[[ Data supplied, beginning ]]
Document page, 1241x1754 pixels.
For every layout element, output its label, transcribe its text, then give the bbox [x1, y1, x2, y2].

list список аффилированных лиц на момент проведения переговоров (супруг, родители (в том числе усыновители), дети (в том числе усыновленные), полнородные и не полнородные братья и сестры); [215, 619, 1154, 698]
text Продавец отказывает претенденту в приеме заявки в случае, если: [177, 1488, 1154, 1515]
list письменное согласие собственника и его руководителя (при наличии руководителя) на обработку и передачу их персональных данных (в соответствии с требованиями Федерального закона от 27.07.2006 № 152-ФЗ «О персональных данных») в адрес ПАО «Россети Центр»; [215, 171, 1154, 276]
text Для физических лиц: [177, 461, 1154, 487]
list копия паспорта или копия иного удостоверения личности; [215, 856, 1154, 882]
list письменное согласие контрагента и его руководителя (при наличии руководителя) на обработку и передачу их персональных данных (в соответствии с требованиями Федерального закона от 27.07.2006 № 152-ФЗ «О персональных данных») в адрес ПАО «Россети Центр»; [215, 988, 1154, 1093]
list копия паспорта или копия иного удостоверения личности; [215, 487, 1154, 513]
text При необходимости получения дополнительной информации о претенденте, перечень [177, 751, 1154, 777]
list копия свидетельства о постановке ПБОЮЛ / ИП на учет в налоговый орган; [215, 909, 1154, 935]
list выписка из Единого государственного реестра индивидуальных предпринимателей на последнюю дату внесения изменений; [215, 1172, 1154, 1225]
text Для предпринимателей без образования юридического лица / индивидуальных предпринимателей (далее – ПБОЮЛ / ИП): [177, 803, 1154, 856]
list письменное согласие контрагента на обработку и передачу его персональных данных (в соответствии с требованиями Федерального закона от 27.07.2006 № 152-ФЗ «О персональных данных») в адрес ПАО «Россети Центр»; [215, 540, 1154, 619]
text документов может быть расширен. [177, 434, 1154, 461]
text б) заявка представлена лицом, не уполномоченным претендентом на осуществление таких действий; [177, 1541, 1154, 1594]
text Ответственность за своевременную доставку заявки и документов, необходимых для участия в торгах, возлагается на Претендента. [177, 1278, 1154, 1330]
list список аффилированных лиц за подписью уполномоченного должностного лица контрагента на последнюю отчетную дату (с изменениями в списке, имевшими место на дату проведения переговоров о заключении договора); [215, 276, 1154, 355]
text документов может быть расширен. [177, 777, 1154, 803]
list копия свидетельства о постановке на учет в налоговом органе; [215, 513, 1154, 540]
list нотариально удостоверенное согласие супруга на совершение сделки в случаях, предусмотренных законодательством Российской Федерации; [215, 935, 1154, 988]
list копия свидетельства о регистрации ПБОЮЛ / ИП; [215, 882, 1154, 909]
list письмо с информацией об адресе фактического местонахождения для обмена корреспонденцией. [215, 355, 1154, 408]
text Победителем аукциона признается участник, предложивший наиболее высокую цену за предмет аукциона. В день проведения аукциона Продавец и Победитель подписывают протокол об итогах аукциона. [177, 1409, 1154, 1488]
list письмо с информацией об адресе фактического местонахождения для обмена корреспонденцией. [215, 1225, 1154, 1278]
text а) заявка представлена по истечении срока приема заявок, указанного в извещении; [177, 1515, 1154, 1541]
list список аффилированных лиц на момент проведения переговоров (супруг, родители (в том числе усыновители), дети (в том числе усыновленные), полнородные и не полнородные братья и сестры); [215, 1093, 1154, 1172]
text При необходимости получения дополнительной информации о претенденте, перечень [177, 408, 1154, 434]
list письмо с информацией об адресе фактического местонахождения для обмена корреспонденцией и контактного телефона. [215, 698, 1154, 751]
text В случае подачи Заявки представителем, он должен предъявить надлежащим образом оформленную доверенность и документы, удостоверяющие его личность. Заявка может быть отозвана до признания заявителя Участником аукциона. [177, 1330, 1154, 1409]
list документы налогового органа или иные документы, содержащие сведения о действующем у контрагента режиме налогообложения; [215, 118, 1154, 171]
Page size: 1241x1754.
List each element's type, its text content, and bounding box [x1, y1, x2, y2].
[[ Data supplied, end ]]
> _Instructions to follow_
Every record above needs to be returned in full, exactly.

> _Solution for this problem_
Document page, 1241x1754 pixels.
For every layout element, output its label, transcribe its text, then give the bbox [x1, y1, x2, y2].

list список аффилированных лиц на момент проведения переговоров (супруг, родители (в том числе усыновители), дети (в том числе усыновленные), полнородные и не полнородные братья и сестры); [215, 619, 1154, 698]
text Продавец отказывает претенденту в приеме заявки в случае, если: [177, 1488, 1154, 1515]
list письменное согласие собственника и его руководителя (при наличии руководителя) на обработку и передачу их персональных данных (в соответствии с требованиями Федерального закона от 27.07.2006 № 152-ФЗ «О персональных данных») в адрес ПАО «Россети Центр»; [215, 171, 1154, 276]
text Для физических лиц: [177, 461, 1154, 487]
list копия паспорта или копия иного удостоверения личности; [215, 856, 1154, 882]
list письменное согласие контрагента и его руководителя (при наличии руководителя) на обработку и передачу их персональных данных (в соответствии с требованиями Федерального закона от 27.07.2006 № 152-ФЗ «О персональных данных») в адрес ПАО «Россети Центр»; [215, 988, 1154, 1093]
list копия паспорта или копия иного удостоверения личности; [215, 487, 1154, 513]
text При необходимости получения дополнительной информации о претенденте, перечень [177, 751, 1154, 777]
list копия свидетельства о постановке ПБОЮЛ / ИП на учет в налоговый орган; [215, 909, 1154, 935]
list выписка из Единого государственного реестра индивидуальных предпринимателей на последнюю дату внесения изменений; [215, 1172, 1154, 1225]
text Для предпринимателей без образования юридического лица / индивидуальных предпринимателей (далее – ПБОЮЛ / ИП): [177, 803, 1154, 856]
list письменное согласие контрагента на обработку и передачу его персональных данных (в соответствии с требованиями Федерального закона от 27.07.2006 № 152-ФЗ «О персональных данных») в адрес ПАО «Россети Центр»; [215, 540, 1154, 619]
text документов может быть расширен. [177, 434, 1154, 461]
text б) заявка представлена лицом, не уполномоченным претендентом на осуществление таких действий; [177, 1541, 1154, 1594]
text Ответственность за своевременную доставку заявки и документов, необходимых для участия в торгах, возлагается на Претендента. [177, 1278, 1154, 1330]
list список аффилированных лиц за подписью уполномоченного должностного лица контрагента на последнюю отчетную дату (с изменениями в списке, имевшими место на дату проведения переговоров о заключении договора); [215, 276, 1154, 355]
text документов может быть расширен. [177, 777, 1154, 803]
list копия свидетельства о постановке на учет в налоговом органе; [215, 513, 1154, 540]
list нотариально удостоверенное согласие супруга на совершение сделки в случаях, предусмотренных законодательством Российской Федерации; [215, 935, 1154, 988]
list копия свидетельства о регистрации ПБОЮЛ / ИП; [215, 882, 1154, 909]
list письмо с информацией об адресе фактического местонахождения для обмена корреспонденцией. [215, 355, 1154, 408]
text Победителем аукциона признается участник, предложивший наиболее высокую цену за предмет аукциона. В день проведения аукциона Продавец и Победитель подписывают протокол об итогах аукциона. [177, 1409, 1154, 1488]
list письмо с информацией об адресе фактического местонахождения для обмена корреспонденцией. [215, 1225, 1154, 1278]
text а) заявка представлена по истечении срока приема заявок, указанного в извещении; [177, 1515, 1154, 1541]
list список аффилированных лиц на момент проведения переговоров (супруг, родители (в том числе усыновители), дети (в том числе усыновленные), полнородные и не полнородные братья и сестры); [215, 1093, 1154, 1172]
text При необходимости получения дополнительной информации о претенденте, перечень [177, 408, 1154, 434]
list письмо с информацией об адресе фактического местонахождения для обмена корреспонденцией и контактного телефона. [215, 698, 1154, 751]
text В случае подачи Заявки представителем, он должен предъявить надлежащим образом оформленную доверенность и документы, удостоверяющие его личность. Заявка может быть отозвана до признания заявителя Участником аукциона. [177, 1330, 1154, 1409]
list документы налогового органа или иные документы, содержащие сведения о действующем у контрагента режиме налогообложения; [215, 118, 1154, 171]
Page size: 1241x1754.
List each element's type, its text content, and bounding box [x1, y1, x2, y2].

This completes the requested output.